Despite intensive initial training, over time the management capacity of local water committees often drops causing gaps in facilities maintenance, a decrease in available local funds for spare parts, and sometimes even leading to mismanagement of existing funds. Because of this reality, the development of viable business models and the utilisation of community and private sector entrepreneurship can be valuable drivers for sustainable WASH service provision. In places where service provision by state-managed utilities is either non-existent or failing to meet the need of populations, small- and medium-sized enterprises are reliable options to provide an alternative model for service delivery. Working with entrepreneurs, suppliers, business development specialists and water technicians for service provision ensures that viable, self-sustaining enterprises, when empowered and equipped, are able to fill gaps in services provision and provide potential customers with more accessible and affordable WASH materials, supplies and services.
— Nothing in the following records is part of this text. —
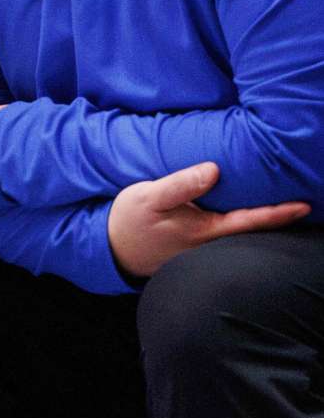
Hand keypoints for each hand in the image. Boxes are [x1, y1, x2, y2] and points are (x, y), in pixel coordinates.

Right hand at [108, 162, 310, 278]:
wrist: (112, 248)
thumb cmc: (130, 221)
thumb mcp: (149, 197)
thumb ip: (181, 185)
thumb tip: (214, 170)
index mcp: (205, 230)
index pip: (250, 220)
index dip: (279, 213)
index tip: (305, 204)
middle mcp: (212, 243)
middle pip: (255, 230)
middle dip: (281, 217)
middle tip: (307, 200)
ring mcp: (206, 247)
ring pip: (245, 234)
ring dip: (266, 220)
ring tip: (289, 204)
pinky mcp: (198, 245)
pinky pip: (230, 234)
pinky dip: (247, 223)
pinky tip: (252, 213)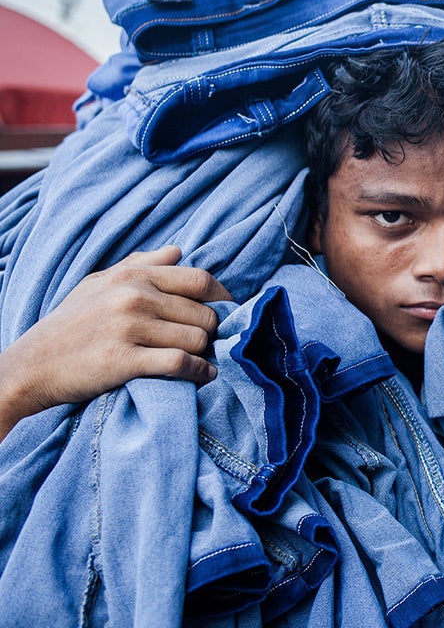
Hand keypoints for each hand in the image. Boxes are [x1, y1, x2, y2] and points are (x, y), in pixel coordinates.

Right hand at [0, 246, 232, 438]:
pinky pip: (181, 363)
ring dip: (206, 354)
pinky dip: (199, 372)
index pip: (200, 280)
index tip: (228, 314)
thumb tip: (178, 250)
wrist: (31, 365)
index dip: (223, 299)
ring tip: (201, 360)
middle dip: (212, 332)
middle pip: (204, 314)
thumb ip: (141, 264)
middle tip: (209, 344)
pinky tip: (201, 376)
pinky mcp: (124, 360)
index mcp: (133, 276)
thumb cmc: (70, 324)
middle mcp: (133, 297)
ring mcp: (129, 328)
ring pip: (198, 338)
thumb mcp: (99, 283)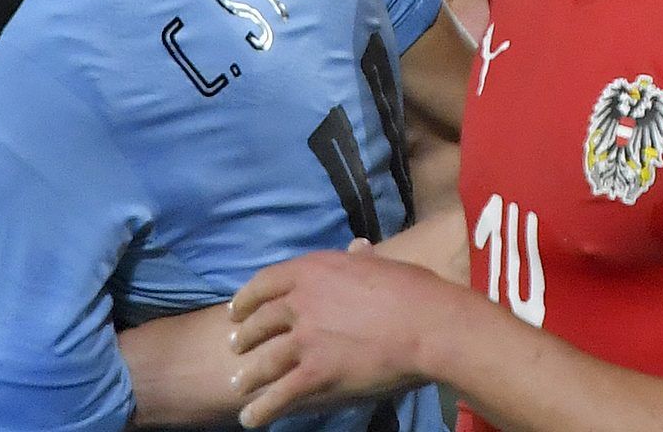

Private enterprises have demonstrated efficiency in supporting sustainable water supply systems operation and management, the construction of water points, the provision of spare parts for water facilities, assuring the availability of water treatment, sanitation and hygiene products on the local market, and more.
Since 2000, many countries have developed policies and strategies supporting the involvement of private sector and entrepreneurship in WASH services development, expansion and management. As a result, in urban settings enterprises and individuals are empowered, through capacity building and microfinance funding, to build, operate, maintain and assure day-to-day management of WASH facilities (including kiosks, water supply systems, and public sanitation facilities). In most cases customers are willing to pay for these services. In rural settings, the increasing demand of quality and sustainable WASH services calls for improved local private sector management. The required services include water for domestic uses, water for livestock and water for agriculture. The availability of water for production is igniting more livelihood and income generating activities led by women and young people. These activities include small-scale irrigated farming and vegetable gardening, which play key roles in household resilience and nutrition. Available water is used for irrigating small- to medium-sized plots, but also for domestic gardening. Garden produce is used by households to improve daily nutrition, and the rest is sold to the local market; increasing household income necessary for children’ schooling, heath care, and improving household assets.
Contracting with government and local authorities over a sustained period of time allows for sustainable WASH services with accountability and responsibility. In some contexts, collaboration with World Vision subsidiary VisionFund International or other local microfinance institutions provides links to economic development and livelihoods through small loans to support WASH-related businesses. These small loans can also be solutions for potential customers to access WASH materials, products and services including drinking water systems and pumps, water treatment products, irrigation systems, sanitation systems, menstrual hygiene supplies, soap supplies, adaptive devices, and more.